Musically speaking, this ‘Bogotá touch’ means being porous to rock and hip-hop influences, as well as other countries’ music traditions, such as merengue or rumba. When all this effortlessly gelled together, La Perla was truly born. But their uniqueness doesn’t end there. Apart from the instrumental output, with a somewhat punk attitude applied to regional rhythms, Forero believes that their lyrics “stress the difference” between their music and any tradition that was passed along to them. “While traditional lyrics always narrate a rural environment, these urban city lyrics speak of themes that are closer to our lives.”

La Perla (photo: Kapturing)

La Perla (photo: Kapturing)

Sanmiguel explains that they don’t shy away from singing about “the harsh labour that often goes unrecognised of those who work the fields” (as heard on ‘El Sol’), “Amazonia’s bleeding devastation” (on the track ‘Selva’), or the mistreated Indigenous culture (listen to ‘Chicharachera’). Nor are they silent on the assassination of ecological and social leaders fighting for justice and equal rights. In short: “We sing about the raw violence that we’ve lived in this country and, still, we get to sing about la fiesta.”

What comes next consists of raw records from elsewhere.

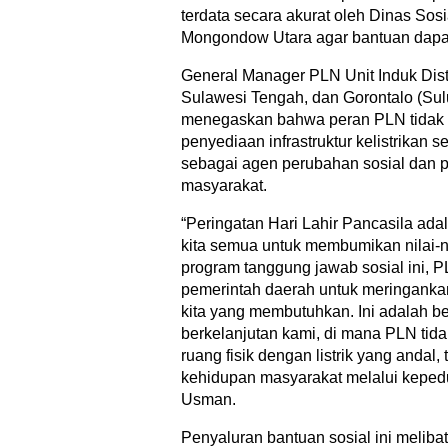
terdata secara akurat oleh Dinas So
Mongondow Utara agar bantuan dapat
General Manager PLN Unit Induk Distr
Sulawesi Tengah, dan Gorontalo (Su
menegaskan bahwa peran PLN tidak 
penyediaan infrastruktur kelistrikan 
sebagai agen perubahan sosial dan 
masyarakat.
“Peringatan Hari Lahir Pancasila ad
kita semua untuk membumikan nilai-ni
program tanggung jawab sosial ini, 
pemerintah daerah untuk meringank
kita yang membutuhkan. Ini adalah b
berkelanjutan kami, di mana PLN tid
ruang fisik dengan listrik yang andal,
kehidupan masyarakat melalui kepedu
Usman.
Penyaluran bantuan sosial ini melibat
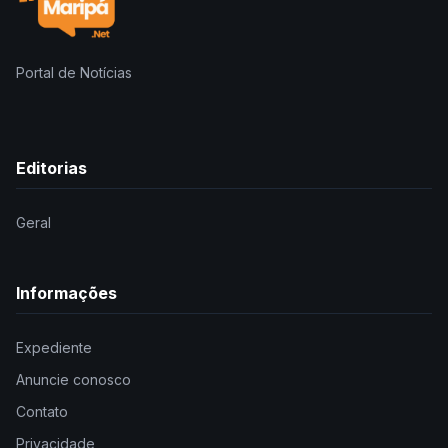
Portal de Notícias
Editorias
Geral
Informações
Expediente
Anuncie conosco
Contato
Privacidade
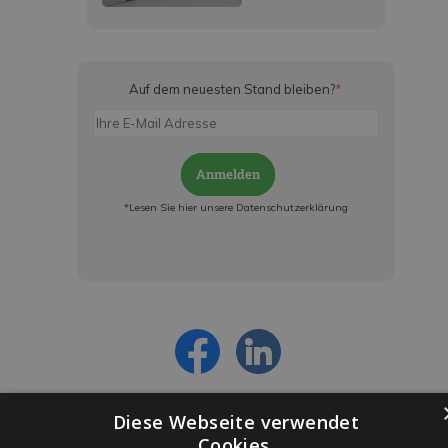
Auf dem neuesten Stand bleiben?
*
Anmelden
*Lesen Sie hier unsere Datenschutzerklärung
Jetzt anmelden und ab sofort:
- Über alle Rabattaktionen informiert werden
- Personalisierte Angebote erhalten
- Alles über die neuesten Entwicklungen
erfahren
Diese Webseite verwendet
Cookies.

All these songs are part of Callejera, the Colombians’ long awaited debut that follows their 2021 collaboration with UK jazz sensation Nubya Garcia. The album features an array of rhythms from the Gran Caribe, from cumbia and merengue to rumba, champeta and bullerengue. While sounding these different rhythms, the members of La Perla sing, point fingers and celebrate life and nature. Named after the music they heard growing up in the streets (calles), Callejera’s tropical drums are a roaring echo that travels through time, sounding a thunderous traditional resistance to contemporary violence. At the same time, La Perla claim, the drums act as a reminder of the continuous struggle for identity.